Texto de estudio

Subida del SMI: consecuencias para el campo y las demandas de los empresarios

El Consejo de Ministros ha formalizado la aprobación de un incremento del 4,4 % del Salario Mínimo Interprofesional (SMI), que se establecerá en **1.184 euros brutos** al mes en **14 pagas** a partir de 2025. Este acuerdo, que surgió de una negociación entre el Ministerio de Trabajo y los sindicatos CCOO y UGT, ha despertado opiniones divididas en el sector agrario.

Impacto en los trabajadores del campo

Según las estimaciones de CCOO, cerca de un **40 % de los asalariados del campo con jornada completa se beneficiarán** directamente de esta subida. Esto implica que un total de **159.600 trabajadores** en la agricultura cobrarán el salario mínimo el próximo año, un aumento significativo en comparación con los **128.200** de 2024. Esta medida tendrá un impacto notable entre los peones y las categorías más bajas, que son las que más se benefician de la actualización salarial.

Vicente Jiménez, responsable del Campo en CCOO de Industria, ha subrayado que la medida se aplicará a todos los trabajadores temporales durante las campañas agrícolas. «Solo unos pocos convenios colectivos tienen un mínimo superior», indicó, destacando que este aumento podría implicar una necesaria actualización de las tablas salariales en la mayoría de los convenios sectoriales, muchos de los cuales aún están pendientes de renovación.

Reacciones del sector agrario

A pesar de los beneficios para los trabajadores, la respuesta de los empresarios agrarios ha sido de inquietud. Juan José Álvarez, secretario de organización de Asaja, ha manifestado que el nuevo aumento del SMI resulta «inasumible» sin bonificaciones o compensaciones para los negocios agrarios, que enfrentan un incremento acumulado del **80 % en costes** desde 2017.

Asaja ha calculado que el costo real para los empresarios será de **1.925 euros por trabajador**, de los cuales **720 euros** se descontarán en cotizaciones e IRPF. «Estamos de acuerdo en que los trabajadores tengan mejores salarios, pero necesitamos que este aumento venga acompañado de medidas de compensación», afirmó Álvarez. Insistió en que esta medida impuesta por decreto, parece perjudicar la negociación colectiva al romper el equilibrio que debe existir en el desarrollo de los convenios.

Desafíos de la industria alimentaria

La industria alimentaria también está mirando con preocupación el efecto de la subida del SMI. Tanto la patronal FIAB como Asedas han expresado su preocupación sobre el impacto que pueda tener esta decisión en los precios de los alimentos y, por extensión, en los costes laborales. Emilio Gallego, secretario general de Hostelería de España, ha señalado que, al igual que con la reducción de la jornada laboral, la mejora del SMI podría ser una «prueba más» del intervencionismo del Gobierno en la negociación colectiva.

Gallego ha apuntado que hay temores sobre un posible «efecto dominó», donde una tendencia alcista en los salarios podría no venir acompañada de un incremento de la productividad, lo que podría causar problemas y ajustes en las empresas del sector. En este sentido, la pertenencia al marco de la Ley de cadena alimentaria es vital para garantizar que los productores no sean los más penalizados en esta reestructuración salarial.

Datos almacenados
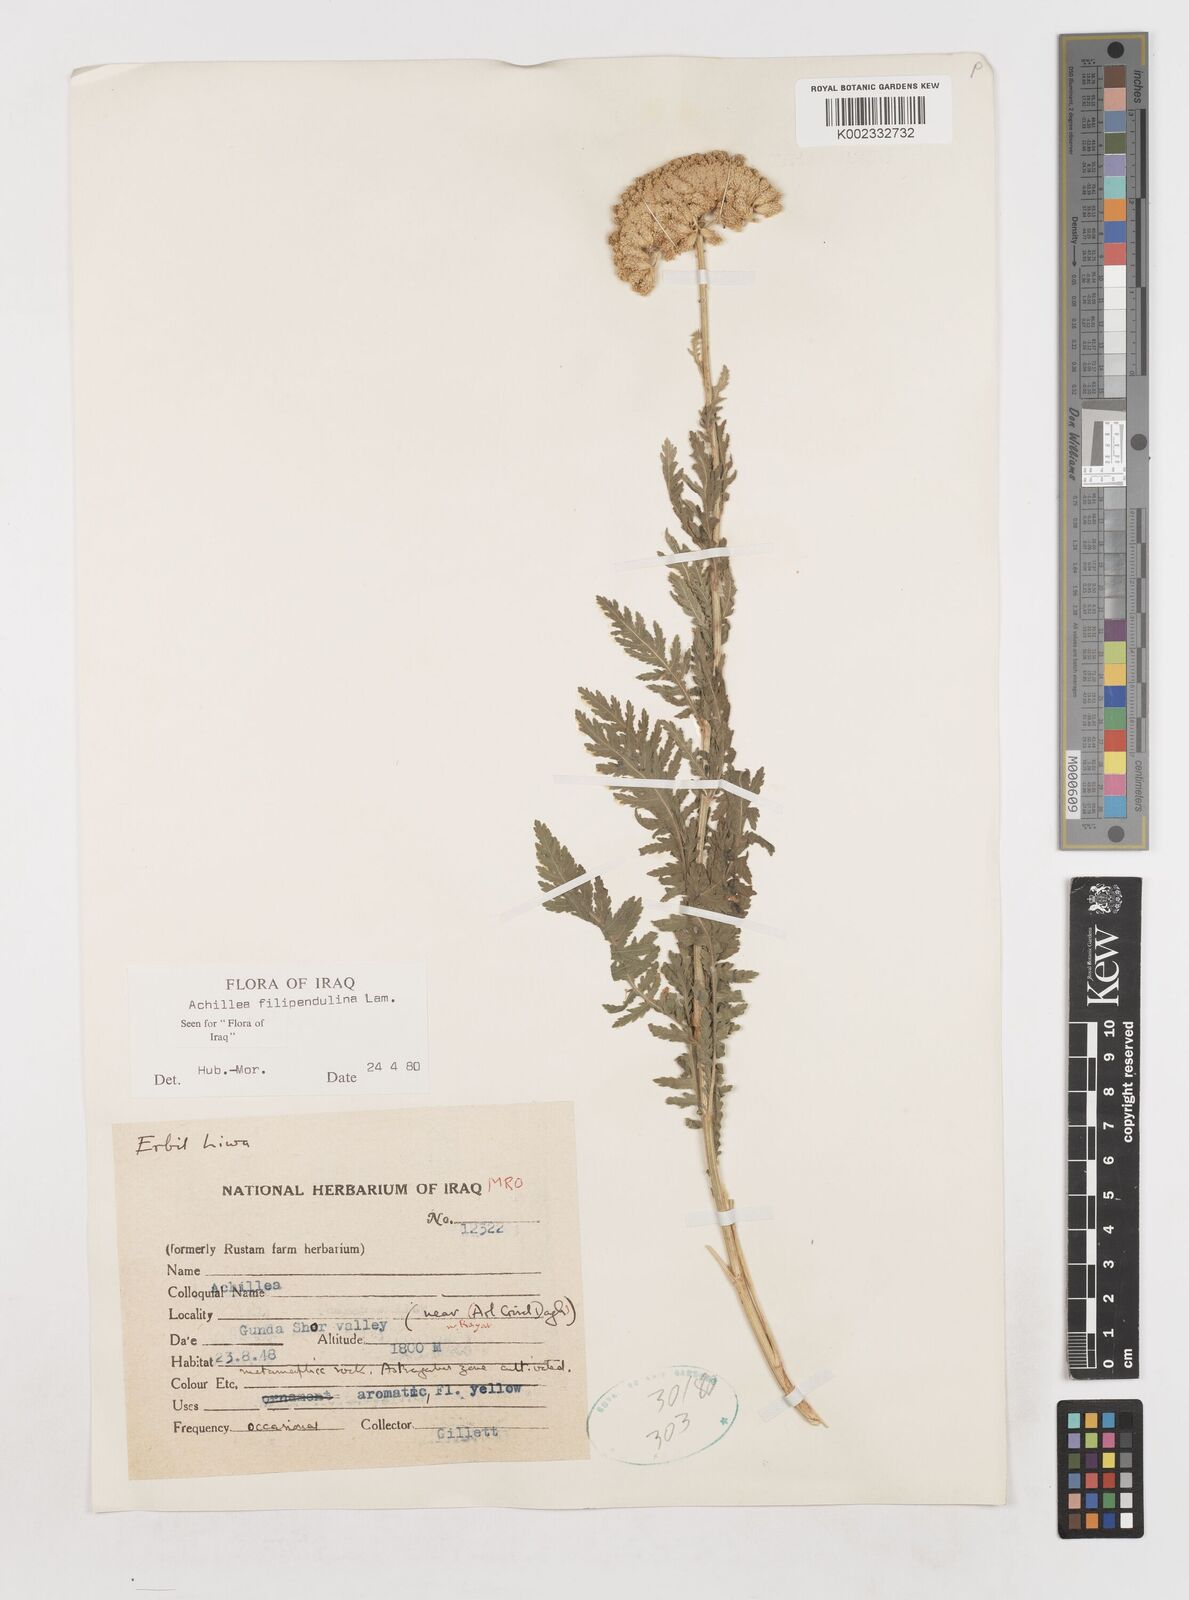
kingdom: Plantae
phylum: Tracheophyta
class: Magnoliopsida
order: Asterales
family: Asteraceae
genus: Achillea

Tarea a resolver
¿Cuánto cobrará al mes quien gane el salario mínimo a partir de 2025, según el texto sobre la subida del SMI? Estas filas vienen de otra fuente.

Respuesta escrita
1.184 euros brutos al mes.